- _Job item_: Under this line are records; the part from the line containing "Brasília, 26 de setembro d" through the line containing "binnen de Vlaamse kantoren en ondernemingen." should be repeated exactly. Please exclude pictures.

# # # # #

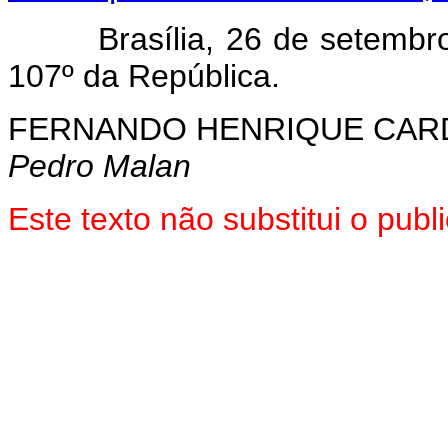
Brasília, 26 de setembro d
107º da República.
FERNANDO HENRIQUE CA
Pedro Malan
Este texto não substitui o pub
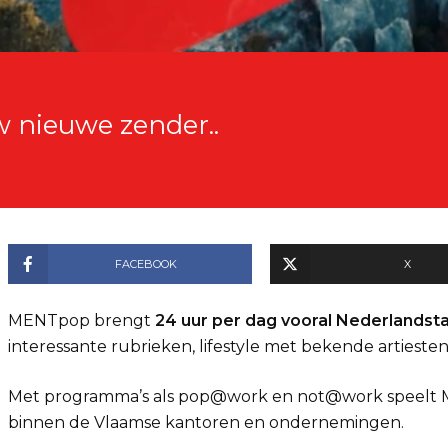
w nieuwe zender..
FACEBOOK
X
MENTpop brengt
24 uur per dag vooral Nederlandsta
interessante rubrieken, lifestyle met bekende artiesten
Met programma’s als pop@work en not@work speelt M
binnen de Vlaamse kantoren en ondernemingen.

# # # # #

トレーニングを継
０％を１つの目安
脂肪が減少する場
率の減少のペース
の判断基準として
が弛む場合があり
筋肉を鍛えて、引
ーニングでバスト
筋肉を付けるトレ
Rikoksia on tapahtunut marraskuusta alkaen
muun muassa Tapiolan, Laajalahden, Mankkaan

# # # # #

- _Solution for this task_:
Brasília, 26 de setembro d
107º da República.
FERNANDO HENRIQUE CA
Pedro Malan
Este texto não substitui o pub
w nieuwe zender..
FACEBOOK
X
MENTpop brengt
24 uur per dag vooral Nederlandsta
interessante rubrieken, lifestyle met bekende artiesten
Met programma’s als pop@work en not@work speelt M
binnen de Vlaamse kantoren en ondernemingen.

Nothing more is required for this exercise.